▶ [练习说明]:
请把下面列表中的全部各行原样照抄一遍，字词、数字和符号都不得改动。
▬▬▬▬▬▬▬▬▬▬
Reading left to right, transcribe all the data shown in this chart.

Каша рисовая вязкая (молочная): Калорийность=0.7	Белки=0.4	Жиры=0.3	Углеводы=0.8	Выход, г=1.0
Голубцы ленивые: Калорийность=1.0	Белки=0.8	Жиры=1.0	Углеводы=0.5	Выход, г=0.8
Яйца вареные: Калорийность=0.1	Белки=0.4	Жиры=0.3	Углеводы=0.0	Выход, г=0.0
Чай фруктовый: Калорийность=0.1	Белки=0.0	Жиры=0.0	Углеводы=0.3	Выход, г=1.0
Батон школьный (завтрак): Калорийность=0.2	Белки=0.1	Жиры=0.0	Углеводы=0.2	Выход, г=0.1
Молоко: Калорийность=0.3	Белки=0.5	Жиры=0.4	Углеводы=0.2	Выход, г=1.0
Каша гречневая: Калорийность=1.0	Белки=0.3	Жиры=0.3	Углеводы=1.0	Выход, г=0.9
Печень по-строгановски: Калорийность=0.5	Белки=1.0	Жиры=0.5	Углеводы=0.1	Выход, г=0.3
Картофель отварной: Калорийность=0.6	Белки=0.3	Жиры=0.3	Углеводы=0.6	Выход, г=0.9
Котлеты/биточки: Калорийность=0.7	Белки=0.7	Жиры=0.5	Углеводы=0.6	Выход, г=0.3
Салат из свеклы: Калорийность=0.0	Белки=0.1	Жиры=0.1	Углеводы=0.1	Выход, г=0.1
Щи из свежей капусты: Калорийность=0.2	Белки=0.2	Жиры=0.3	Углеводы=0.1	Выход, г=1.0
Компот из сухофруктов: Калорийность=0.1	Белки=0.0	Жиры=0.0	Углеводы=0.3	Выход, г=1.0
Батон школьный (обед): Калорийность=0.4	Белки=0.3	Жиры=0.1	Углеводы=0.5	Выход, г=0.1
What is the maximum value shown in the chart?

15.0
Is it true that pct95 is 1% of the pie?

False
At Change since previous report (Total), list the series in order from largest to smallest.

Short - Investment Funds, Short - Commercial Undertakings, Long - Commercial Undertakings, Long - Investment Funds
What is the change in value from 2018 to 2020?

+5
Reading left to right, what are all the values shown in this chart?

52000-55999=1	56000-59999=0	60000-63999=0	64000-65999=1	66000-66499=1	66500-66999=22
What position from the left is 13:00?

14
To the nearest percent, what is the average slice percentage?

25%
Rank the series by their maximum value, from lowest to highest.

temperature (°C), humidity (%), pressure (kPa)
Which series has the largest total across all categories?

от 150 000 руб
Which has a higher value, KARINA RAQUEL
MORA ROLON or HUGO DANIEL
▬▬▬▬▬▬▬▬▬▬
▶ [答题区]:
Reading left to right, transcribe all the data shown in this chart.

Каша рисовая вязкая (молочная): Калорийность=0.7	Белки=0.4	Жиры=0.3	Углеводы=0.8	Выход, г=1.0
Голубцы ленивые: Калорийность=1.0	Белки=0.8	Жиры=1.0	Углеводы=0.5	Выход, г=0.8
Яйца вареные: Калорийность=0.1	Белки=0.4	Жиры=0.3	Углеводы=0.0	Выход, г=0.0
Чай фруктовый: Калорийность=0.1	Белки=0.0	Жиры=0.0	Углеводы=0.3	Выход, г=1.0
Батон школьный (завтрак): Калорийность=0.2	Белки=0.1	Жиры=0.0	Углеводы=0.2	Выход, г=0.1
Молоко: Калорийность=0.3	Белки=0.5	Жиры=0.4	Углеводы=0.2	Выход, г=1.0
Каша гречневая: Калорийность=1.0	Белки=0.3	Жиры=0.3	Углеводы=1.0	Выход, г=0.9
Печень по-строгановски: Калорийность=0.5	Белки=1.0	Жиры=0.5	Углеводы=0.1	Выход, г=0.3
Картофель отварной: Калорийность=0.6	Белки=0.3	Жиры=0.3	Углеводы=0.6	Выход, г=0.9
Котлеты/биточки: Калорийность=0.7	Белки=0.7	Жиры=0.5	Углеводы=0.6	Выход, г=0.3
Салат из свеклы: Калорийность=0.0	Белки=0.1	Жиры=0.1	Углеводы=0.1	Выход, г=0.1
Щи из свежей капусты: Калорийность=0.2	Белки=0.2	Жиры=0.3	Углеводы=0.1	Выход, г=1.0
Компот из сухофруктов: Калорийность=0.1	Белки=0.0	Жиры=0.0	Углеводы=0.3	Выход, г=1.0
Батон школьный (обед): Калорийность=0.4	Белки=0.3	Жиры=0.1	Углеводы=0.5	Выход, г=0.1
What is the maximum value shown in the chart?

15.0
Is it true that pct95 is 1% of the pie?

False
At Change since previous report (Total), list the series in order from largest to smallest.

Short - Investment Funds, Short - Commercial Undertakings, Long - Commercial Undertakings, Long - Investment Funds
What is the change in value from 2018 to 2020?

+5
Reading left to right, what are all the values shown in this chart?

52000-55999=1	56000-59999=0	60000-63999=0	64000-65999=1	66000-66499=1	66500-66999=22
What position from the left is 13:00?

14
To the nearest percent, what is the average slice percentage?

25%
Rank the series by their maximum value, from lowest to highest.

temperature (°C), humidity (%), pressure (kPa)
Which series has the largest total across all categories?

от 150 000 руб
Which has a higher value, KARINA RAQUEL
MORA ROLON or HUGO DANIEL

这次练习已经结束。